When the leader respects their time, the team learns to do the same.
What's Worked for Me (Plus Some AI Firepower) 🔒 Set a Non-Negotiable End Time Activity One of my favorite tricks is to set an important activity at the time you want to be done for the day. And one where you've committed to someone else (accountability is at risk).
It could be anything—some of my favorites include a dinner date with your partner (and/or kids), a workout with your personal trainer, or a walk with friends.
The key is to make it something you can't easily blow off.
📊 Establish Scoreboards Scoreboards are essential to effectively run a business and understand how each area of your business is performing. This is a document that is updated weekly with the key metrics and performance indicators of a department or the company at-large.
By allowing a scorecard to guide you, it's easy to know what to speak about. You don't need to spend time discussing metrics that are on-track—you can immediately focus your time on the areas of the business that are off-track and need the most work.
This way it's easy to see your wins & losses, while recognizing where the opportunities for improvement lie.
AI tip: Use
Causal,
Equals, or
ChatGPT + Google Sheets to automate scorecard updates and summaries. That's fewer ops meetings—and faster course corrections.
📌 Download our
FREE GoalsHQ Notion template and create full alignment.
📥 Email at Designated Times Emails are a massive time suck.
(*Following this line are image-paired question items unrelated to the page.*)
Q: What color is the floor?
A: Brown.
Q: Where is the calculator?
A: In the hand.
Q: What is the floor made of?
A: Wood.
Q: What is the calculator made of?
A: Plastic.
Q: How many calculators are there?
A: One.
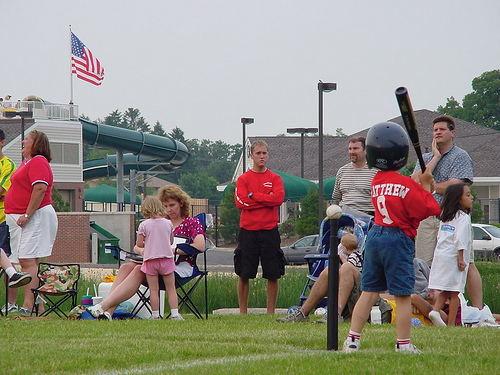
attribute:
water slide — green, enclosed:
[80, 119, 189, 179]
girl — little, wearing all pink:
[135, 195, 186, 320]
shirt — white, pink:
[135, 217, 176, 261]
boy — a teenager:
[232, 139, 286, 317]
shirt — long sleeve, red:
[232, 169, 286, 230]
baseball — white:
[325, 202, 342, 221]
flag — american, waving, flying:
[68, 30, 106, 87]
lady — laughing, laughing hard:
[1, 130, 60, 321]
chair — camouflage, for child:
[32, 259, 82, 316]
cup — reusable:
[80, 295, 96, 319]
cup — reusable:
[93, 294, 102, 304]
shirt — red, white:
[370, 168, 442, 239]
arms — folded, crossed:
[234, 171, 286, 210]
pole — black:
[316, 89, 324, 228]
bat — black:
[392, 83, 436, 197]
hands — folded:
[244, 188, 275, 201]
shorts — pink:
[141, 256, 177, 276]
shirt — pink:
[4, 154, 55, 216]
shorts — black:
[232, 226, 288, 281]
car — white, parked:
[471, 221, 499, 262]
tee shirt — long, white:
[425, 212, 472, 292]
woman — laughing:
[6, 129, 63, 316]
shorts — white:
[3, 205, 61, 259]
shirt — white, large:
[428, 209, 474, 297]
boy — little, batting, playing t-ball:
[342, 122, 441, 356]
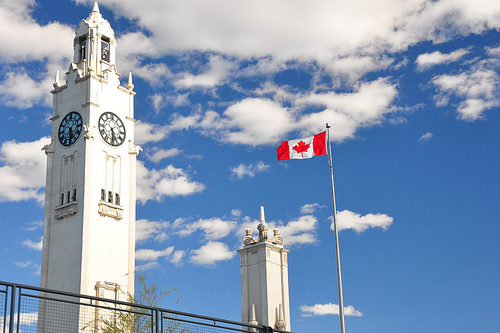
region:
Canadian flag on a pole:
[273, 137, 352, 163]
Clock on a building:
[97, 116, 131, 153]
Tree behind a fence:
[101, 273, 178, 330]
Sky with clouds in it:
[199, 54, 386, 158]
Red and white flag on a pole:
[266, 122, 341, 166]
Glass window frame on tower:
[91, 30, 113, 73]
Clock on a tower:
[44, 83, 135, 160]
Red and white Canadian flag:
[273, 121, 338, 167]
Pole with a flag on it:
[320, 134, 340, 274]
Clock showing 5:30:
[97, 106, 127, 151]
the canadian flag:
[278, 130, 327, 160]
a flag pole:
[320, 121, 352, 330]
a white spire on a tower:
[70, 0, 118, 68]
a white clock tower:
[38, 0, 140, 331]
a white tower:
[235, 200, 289, 331]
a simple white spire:
[255, 204, 270, 239]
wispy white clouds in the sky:
[0, 0, 498, 263]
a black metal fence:
[1, 278, 295, 332]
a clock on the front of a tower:
[97, 109, 126, 145]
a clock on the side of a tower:
[55, 112, 82, 147]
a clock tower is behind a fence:
[34, 0, 158, 332]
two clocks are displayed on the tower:
[56, 108, 126, 150]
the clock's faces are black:
[53, 108, 130, 147]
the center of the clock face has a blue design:
[101, 116, 121, 138]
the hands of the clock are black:
[105, 121, 120, 145]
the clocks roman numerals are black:
[54, 108, 126, 147]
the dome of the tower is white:
[73, 11, 115, 38]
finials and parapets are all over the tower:
[34, 15, 144, 222]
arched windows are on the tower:
[48, 185, 125, 210]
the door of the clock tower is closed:
[92, 276, 120, 331]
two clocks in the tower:
[50, 113, 135, 144]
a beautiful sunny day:
[156, 45, 490, 122]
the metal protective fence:
[0, 281, 269, 331]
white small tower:
[236, 210, 292, 325]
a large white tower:
[46, 39, 138, 324]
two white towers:
[47, 37, 289, 327]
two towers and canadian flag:
[46, 49, 347, 331]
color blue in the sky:
[407, 204, 497, 301]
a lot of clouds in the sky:
[143, 40, 383, 140]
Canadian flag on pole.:
[275, 131, 327, 166]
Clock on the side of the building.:
[97, 110, 126, 150]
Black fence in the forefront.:
[1, 274, 271, 331]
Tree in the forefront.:
[83, 274, 203, 331]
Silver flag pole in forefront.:
[322, 121, 349, 331]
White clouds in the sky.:
[0, 0, 494, 324]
And not very important.
According to McKinsey analysts, the average professional spends 28% of their day reading and answering emails. And I think this is drastic underreporting.
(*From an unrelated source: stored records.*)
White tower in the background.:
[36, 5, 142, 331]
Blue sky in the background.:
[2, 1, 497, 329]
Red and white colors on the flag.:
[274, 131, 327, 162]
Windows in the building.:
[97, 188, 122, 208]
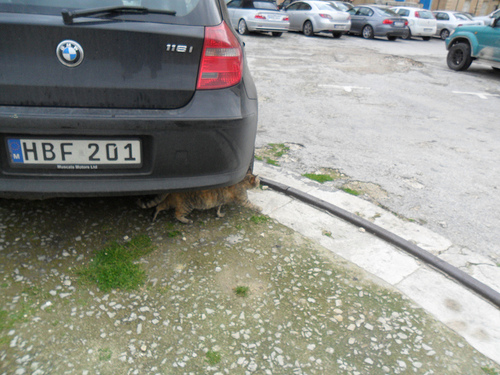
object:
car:
[1, 0, 259, 199]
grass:
[84, 225, 156, 282]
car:
[286, 1, 355, 45]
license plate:
[1, 125, 155, 174]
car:
[447, 16, 499, 85]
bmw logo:
[52, 34, 93, 71]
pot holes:
[350, 183, 387, 200]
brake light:
[195, 15, 246, 100]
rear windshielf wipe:
[56, 6, 191, 36]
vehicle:
[220, 2, 295, 46]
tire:
[234, 14, 250, 38]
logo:
[54, 37, 88, 66]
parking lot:
[266, 68, 498, 322]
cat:
[133, 171, 260, 223]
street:
[328, 81, 443, 203]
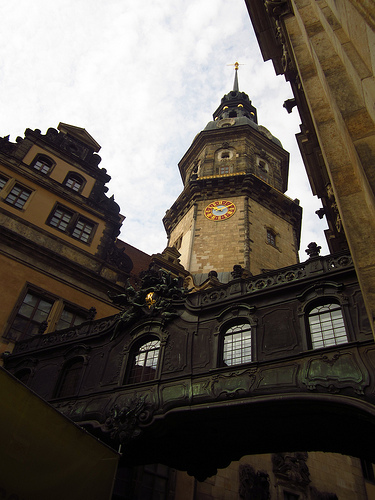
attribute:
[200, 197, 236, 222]
clock — large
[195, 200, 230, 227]
clock — multi colored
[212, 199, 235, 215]
hand — is gold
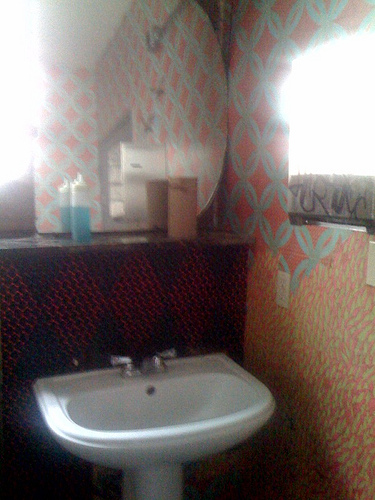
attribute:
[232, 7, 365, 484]
paper — decorative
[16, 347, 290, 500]
sink — white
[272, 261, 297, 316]
outlet — white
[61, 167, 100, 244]
bottle — blue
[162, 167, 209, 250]
paper roll — empty, carboard, brown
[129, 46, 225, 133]
diamonds — red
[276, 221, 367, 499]
wall — multicolored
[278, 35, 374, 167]
light — bright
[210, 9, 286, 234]
wall — orange, blue, red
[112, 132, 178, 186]
cap — white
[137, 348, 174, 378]
faucet — stainless steel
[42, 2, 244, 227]
mirror — round, large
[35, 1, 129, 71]
ceiling — white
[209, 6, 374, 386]
wallpaper — red, yellow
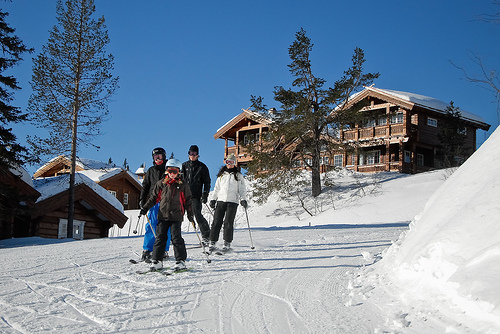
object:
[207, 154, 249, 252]
skier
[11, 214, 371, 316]
slope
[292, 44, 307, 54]
leaves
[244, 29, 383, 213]
tree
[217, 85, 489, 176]
building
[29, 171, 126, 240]
building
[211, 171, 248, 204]
jacket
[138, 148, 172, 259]
skier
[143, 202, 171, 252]
pants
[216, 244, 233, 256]
skies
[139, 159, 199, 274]
skier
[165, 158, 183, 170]
helmet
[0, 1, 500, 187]
sky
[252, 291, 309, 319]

Inbox = time black hole. I check mine at set times. My VA handles the rest. I never want to spend more than 60 mins/day in my inbox. And ideally never before noon.
Want next-level inbox flow? Use
Superhuman AI,
Gmail Smart Reply, or a custom ChatGPT email agent to prioritize, summarize, and even draft replies. Aim for <60 min/day total.
☀️ Protect Your Mornings I never schedule meetings or check email before noon. That block is for deep work only.
AI assist: Tools like
Motion or
Reclaim.ai protect your golden hours by auto-scheduling deep work and pushing distractions out of your prime time.
🤝 Find an Accountability Partner Finally, find an accountability partner.
This is someone who keeps you honest about whether or not you hit your goals.
The American Society of Training and Development found that people are 65% likely to meet a goal after sharing the goal with another person.
Their chances of success increase to 95% when they have ongoing meetings with their partners to check their progress. Want an edge? Use a shared
Notion doc, a Slack channel with AI reminders, or even
ChatGPT journaling prompts to keep yourself (and your partner) honest.
The TL;DR Build a business with leverage. Use AI where possible. Track what matters.
Protect your time like it's your equity. And get the hell out of the office by 5.